11. La politica internazionale sullo sfondo della vicenda di Ludovico Bolleri

A questo punto è possibile cercare di delineare quanto avvenne nel ducato di Savoia fra il settembre del 1457 e il giugno del 1458, limitandoci a segnalare i movimenti tellurici più vistosi.
Il 28 settembre 1457, appena informato della cattura del signore di Centallo, Francesco Sforza chiese ad Abramo Ardizzi di cercare di comprendere «in che modo è passata questa cosa et chi sono questi ch’el hanno facto et se l’hanno facto como da loro o vero s’el hanno facto con consentimento del re de Franza o del re Renato o vero de baylì». In realtà il duca già sapeva che i responsabili della cattura di Ludovico Bolleri erano Carlo VII e Renato d’Angiò, in quanto il signore di Centallo faceva da tramite fra lui e il delfino in vista di un’alleanza. Carlo VII e Renato d’Angiò, che in una lettera del 9 ottobre simulava di richiedere la liberazione di Ludovico Bolleri, erano però mandanti per così dire occulti. Il mandante palese era invece il maresciallo di Savoia, che si era servito del mercenario guascone Arcimbaldo d’Abzat, amico di Ludovico Bolleri, per imprigionare il signore di Centallo.
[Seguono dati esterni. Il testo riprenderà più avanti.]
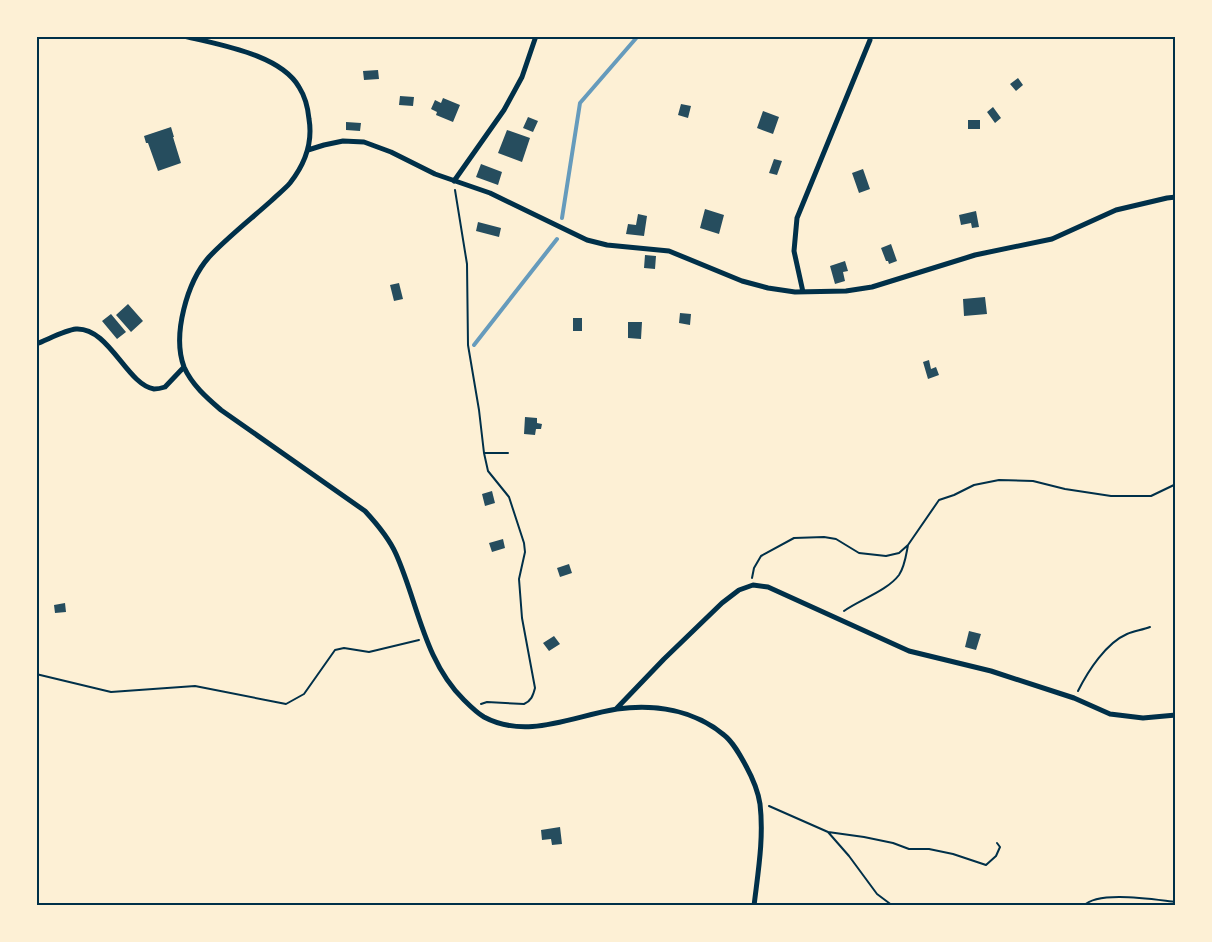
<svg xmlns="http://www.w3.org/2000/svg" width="1212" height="942" viewBox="0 0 1212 942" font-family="'Alegreya Sans',sans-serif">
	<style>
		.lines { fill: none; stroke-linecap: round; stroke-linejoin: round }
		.stream { stroke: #669bbc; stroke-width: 4 }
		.building { fill: #264d5e }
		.path { stroke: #003049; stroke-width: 2 }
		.minor { stroke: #003049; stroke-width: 5 }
		.neatline { fill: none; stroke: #003049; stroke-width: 2 }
	</style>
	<rect width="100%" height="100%" fill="#fdf0d5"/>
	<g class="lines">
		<path class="stream" d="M562,218L580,103L638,36
			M474,345L557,239"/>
	</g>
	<path class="building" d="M378,70L379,79L364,80L363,71Z
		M1018,78L1023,85L1016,91L1010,84Z
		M400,96L414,97L413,106L399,105Z
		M443,98L460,105L453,122L436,115L437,112L431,109L435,100L441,103Z
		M681,104L691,106L688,118L678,115Z
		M993,107L1001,118L995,123L987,112Z
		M763,111L779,117L773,134L757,128Z
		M528,117L538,121L533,132L523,128Z
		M968,120H980V129H968Z
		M346,122L361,123L360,131L346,130Z
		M171,127L174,137H173L181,163L158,171L148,143H146L144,136Z
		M507,130L530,138L522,162L498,153Z
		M774,159L782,161L777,175L769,173Z
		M481,164L502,172L498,185L476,177Z
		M863,169L870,189L859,193L852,173Z
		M705,209L724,215L719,234L700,228Z
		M976,211L979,227L972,228L971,223L961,225L959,215Z
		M638,214L647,216L644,236L626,234L628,224L636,225Z
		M478,222L501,228L499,237L476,231Z
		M891,244L897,261L889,264L888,261H886L881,248Z
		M645,255L656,256L655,269L644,268Z
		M845,261L848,271L843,272L845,281L835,284L830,266Z
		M399,283L403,299L394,301L390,285Z
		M985,297L987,314L964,316L963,299Z
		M128,304L143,321L131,332L116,315Z
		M680,313L691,314L690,325L679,323Z
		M111,314L126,332L117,339L102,321Z
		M573,318H582V331H573Z
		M628,322H642L641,339L628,338Z
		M929,360L931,369L936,367L939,375L928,379L923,362Z
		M525,417L537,418V423L542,424L541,429H536L535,435L524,434Z
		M492,491L495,503L485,506L482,494Z
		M503,539L505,548L492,552L489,543Z
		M569,564L572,573L560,577L557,568Z
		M65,603L66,612L55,613L54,605Z
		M969,631L981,634L976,650L965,647Z
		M554,636L560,644L549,651L543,643Z
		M560,827L562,844L552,845L551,839L542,840L541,830Z"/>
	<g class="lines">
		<path class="path" d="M455,190L467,264L468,345L479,410L484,453H508
			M752,578L754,568L761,556L794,538L824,537L836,539L859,553L886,556L899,553L908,545L939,500L954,495L974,485L999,480L1033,481L1065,489L1111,496H1151L1176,484
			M844,611C859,600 887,591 899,575C905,566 906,555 908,545
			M36,674L111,692L195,686L286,704L304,694L335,650L344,648L369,652L419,640
			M1078,691C1088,671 1106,643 1127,634C1134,631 1142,630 1150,627
			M481,704L487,702L524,704C531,701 533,696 535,688L522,618L519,579L525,552L524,543L509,497L488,471L484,453
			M769,806L828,832L849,856L877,894L893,906
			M828,832L864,837L893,843L909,849H929L953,854L986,865L996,856L1000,847L997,843
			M1084,906C1097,890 1156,900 1176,902"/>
		<path class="minor" d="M184,36C219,45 280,54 299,87C306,98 308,108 309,119C313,143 305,164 290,183C285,189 277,195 271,201C251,219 228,237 209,257C187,282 172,335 184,367C192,385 207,398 221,410L365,511C377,524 389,538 396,554C418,603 424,661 464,700C470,706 477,713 484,717C527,740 573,716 617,709C655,704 694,710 724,735C733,742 740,755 746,766C752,777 758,791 760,804C764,838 758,872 754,906
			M308,150L324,145L343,141L364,142L391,152L435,174L490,193L587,240L607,245L669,251L742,281L768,288L795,292L846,291L872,287L975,255L1052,239L1116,210L1167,198L1176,197
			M454,181L504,110L522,77L536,36
			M803,292L794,251L797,218L870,40
			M36,344C47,340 65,330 76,329C109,327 127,385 154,389C157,389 162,388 165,387L184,367
			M616,709L664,659L722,603L739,590L753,585L768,587L909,651L991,671L1074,698L1110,714L1143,718L1176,715"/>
	</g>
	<rect width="1212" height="942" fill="none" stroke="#fdf0d5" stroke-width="75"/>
	<rect x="38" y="38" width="1136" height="866" class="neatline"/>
</svg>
Nel febbraio del 1458 presso la corte del duca sabaudo si presentarono gli ambasciatori francesi con il compito di chiedere la consegna del prigioniero. Per porre sotto pressione Ludovico di Savoia, nello stesso periodo Renato d’Angiò lo minacciò di un attacco. Grazie ai colloqui fra Corradino Giorgi e Jean de Compey, però, il partito filoborgognone stava prendendo il sopravvento su quello filofrancese e riuscì a evitare che il signore di Centallo venisse consegnato. Alla fine di marzo del 1458 anzi la fazione guidata da Jean de Compey ebbe definitivamente la meglio e proseguì quella che avrebbe dovuto essere la politica del partito avverso, attaccando altre terre di Ludovico Bolleri. I rappresentanti delle parti milanese e sabauda ebbero così più di un pretesto per incontrarsi, allearsi e definire i dettagli della partecipazione alla lega di Borgogna. Insospettito da quanto stava accadendo, verso la fine di aprile del 1458 Renato d’Angiò inviò a Milano Antonello Pagano. In risposta a questa ambasciata nel maggio successivo Francesco Sforza mandò Job da Palazzo presso Renato d’Angiò, il quale a sua volta, per mettere alla prova Francesco Sforza, spedì a Milano Honorat de Barre con la proposta di un attacco angioino-sforzesco. Ormai, però, la lega di Borgogna era stata stipulata e il duca di Milano e quello sabaudo si erano alleati all’interno di essa. La lega, che cercava di circondare la Francia con una sorta di cordone sanitario, era garantita dalla figura del delfino Luigi, rispetto al quale non bisogna dimenticare che in GS8, del 14 marzo, si legge esplicitamente che lo «duca de Burgogna he monsignor lo dalfino gli meteno mane esste pratiche se fano al presente». All’interno della corte di Ludovico di Savoia sarebbe pertanto più corretto parlare della presenza non tanto di una fazione filofrancese e una filoborgognona quanto di un partito pro Carlo VII e uno pro delfino Luigi.